Crop circles in Germany were discovered by a balloonist last week and the news has quickly spread online. Christoph Huttner, who owns the field, insists he didn’t create the circles himself. The Bavarian farm renews a new mystery as thousands travel to the field to explore the ornate design.
Huttner believes students on summer break may have created the 246-foot image in his field by flattening the wheat crop. However, that didn’t stop thousands of visitors to come sing, dance and even swing pendulums in the giant image. Huttner says he’s not yet sure whether he will leave the circles in his field.
While crop circles in Germany have been part of supernatural lore since the 1970s, scientists say they are often made by man. UFO enthusiasts say that the extraterrestrials have arrived by giving signs in the field. Some of them believe there’s no way humans could have created the work of art.
“This is a technology which we haven’t mastered yet,” one visitor told The Local. “They want to show us - we are here, we love you.”
On July 14, a 400-foot crop circle appeared overnight in Dorset, England. A Russian sunflower field was the next site of crop circle, which appeared on July 17. Theories about the origins of crop circles have ranged from aliens, hedgehogs, unusual wind patterns, and invisible energy fields since they first appeared in England in the 1970s. Most people believe they are just a hoax.
Crop circles are also referred to as crop formations because they are not always circular in shape. The documented cases have substantially increased over time, and many self-styled experts alleged an alien origin. However, in 1991, two hoaxers, Bower and Chorley, claimed authorship of many circles throughout England, after one of their circles was certified as impossible to be made by a man by a notable circle investigator in front of journalists.

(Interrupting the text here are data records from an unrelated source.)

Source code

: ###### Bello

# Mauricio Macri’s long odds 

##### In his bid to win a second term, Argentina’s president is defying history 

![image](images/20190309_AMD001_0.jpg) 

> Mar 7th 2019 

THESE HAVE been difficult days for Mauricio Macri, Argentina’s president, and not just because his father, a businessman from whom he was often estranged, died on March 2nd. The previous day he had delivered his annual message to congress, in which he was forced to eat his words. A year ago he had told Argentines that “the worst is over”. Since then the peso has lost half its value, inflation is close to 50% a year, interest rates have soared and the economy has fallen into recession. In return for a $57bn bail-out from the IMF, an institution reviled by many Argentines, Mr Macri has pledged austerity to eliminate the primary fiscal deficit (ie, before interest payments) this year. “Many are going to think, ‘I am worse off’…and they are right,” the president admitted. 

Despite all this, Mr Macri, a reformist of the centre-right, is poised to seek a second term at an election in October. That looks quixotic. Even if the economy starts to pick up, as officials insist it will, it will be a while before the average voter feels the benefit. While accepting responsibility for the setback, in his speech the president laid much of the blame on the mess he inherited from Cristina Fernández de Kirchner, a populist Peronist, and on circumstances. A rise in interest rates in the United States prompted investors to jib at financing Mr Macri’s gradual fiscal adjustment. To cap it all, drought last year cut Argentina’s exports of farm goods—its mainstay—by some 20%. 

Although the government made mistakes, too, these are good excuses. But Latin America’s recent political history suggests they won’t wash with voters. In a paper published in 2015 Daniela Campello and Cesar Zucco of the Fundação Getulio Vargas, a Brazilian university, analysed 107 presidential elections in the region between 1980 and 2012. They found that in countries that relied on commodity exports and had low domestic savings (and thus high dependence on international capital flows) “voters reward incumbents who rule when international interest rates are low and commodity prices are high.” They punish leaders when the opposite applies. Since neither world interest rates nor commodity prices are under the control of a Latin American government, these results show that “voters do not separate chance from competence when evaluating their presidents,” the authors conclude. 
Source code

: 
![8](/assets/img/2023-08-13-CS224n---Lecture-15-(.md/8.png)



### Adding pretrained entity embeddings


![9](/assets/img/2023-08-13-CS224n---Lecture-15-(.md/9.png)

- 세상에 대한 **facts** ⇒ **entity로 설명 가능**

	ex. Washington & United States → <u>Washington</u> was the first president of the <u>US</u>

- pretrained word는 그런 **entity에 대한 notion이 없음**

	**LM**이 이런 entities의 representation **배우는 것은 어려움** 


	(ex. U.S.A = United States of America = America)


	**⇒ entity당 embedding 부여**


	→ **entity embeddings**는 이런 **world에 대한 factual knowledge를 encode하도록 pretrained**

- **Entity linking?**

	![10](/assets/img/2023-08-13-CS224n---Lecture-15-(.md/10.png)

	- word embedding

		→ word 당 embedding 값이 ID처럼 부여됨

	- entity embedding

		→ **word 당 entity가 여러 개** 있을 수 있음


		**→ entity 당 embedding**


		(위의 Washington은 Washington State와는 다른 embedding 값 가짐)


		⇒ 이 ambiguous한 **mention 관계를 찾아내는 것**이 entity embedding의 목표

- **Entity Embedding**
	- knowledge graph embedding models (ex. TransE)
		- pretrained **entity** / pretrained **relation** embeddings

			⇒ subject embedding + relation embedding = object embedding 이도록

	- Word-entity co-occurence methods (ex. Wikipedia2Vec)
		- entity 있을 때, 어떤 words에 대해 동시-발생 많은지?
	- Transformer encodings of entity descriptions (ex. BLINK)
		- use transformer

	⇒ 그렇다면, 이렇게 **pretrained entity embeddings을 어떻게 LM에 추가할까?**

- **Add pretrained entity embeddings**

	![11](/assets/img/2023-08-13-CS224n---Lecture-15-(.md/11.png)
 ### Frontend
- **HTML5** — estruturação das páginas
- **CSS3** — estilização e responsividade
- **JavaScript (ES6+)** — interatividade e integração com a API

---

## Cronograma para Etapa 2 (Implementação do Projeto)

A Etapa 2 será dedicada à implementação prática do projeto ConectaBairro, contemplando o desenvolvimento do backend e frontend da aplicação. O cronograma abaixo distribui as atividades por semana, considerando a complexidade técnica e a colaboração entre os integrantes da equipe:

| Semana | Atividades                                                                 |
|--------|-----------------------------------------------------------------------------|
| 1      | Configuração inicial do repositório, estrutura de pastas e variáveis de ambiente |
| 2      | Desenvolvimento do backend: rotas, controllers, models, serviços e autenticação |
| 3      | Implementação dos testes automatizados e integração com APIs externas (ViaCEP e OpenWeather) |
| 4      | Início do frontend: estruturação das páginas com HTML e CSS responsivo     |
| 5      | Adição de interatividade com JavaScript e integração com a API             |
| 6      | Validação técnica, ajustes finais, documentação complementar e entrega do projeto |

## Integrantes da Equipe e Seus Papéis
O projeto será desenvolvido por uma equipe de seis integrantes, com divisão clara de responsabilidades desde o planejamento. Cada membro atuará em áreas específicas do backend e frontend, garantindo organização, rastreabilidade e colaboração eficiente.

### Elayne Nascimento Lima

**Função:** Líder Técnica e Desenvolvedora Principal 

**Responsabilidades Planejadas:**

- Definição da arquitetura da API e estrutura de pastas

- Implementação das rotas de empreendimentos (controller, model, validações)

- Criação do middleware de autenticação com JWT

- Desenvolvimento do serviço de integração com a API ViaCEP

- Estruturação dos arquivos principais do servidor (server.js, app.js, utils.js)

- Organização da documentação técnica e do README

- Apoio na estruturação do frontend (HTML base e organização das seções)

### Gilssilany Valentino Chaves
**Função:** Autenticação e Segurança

Circles in Europe are not spread randomly across the landscape, but they appear near roads, areas of medium to dense population, and cultural heritage monuments, such as Stonehenge or Avebury, and always in areas of easy access. Archeological remains can cause cropmarks in the fields in the shapes of circles and squares, but they do not appear overnight, and they are always in the same places every year. The scientific consensus is that most or all crop circles are man-made, with a few possible exceptions due to meteorological or other natural phenomena.
These crop circles in Germany are well-formed, but with a common pattern that’s been seen in previous years. There’s no way to prove who made them, but the alien message isn’t quite clear. If aliens made these circles to communicate, they probably are smart enough to write our language.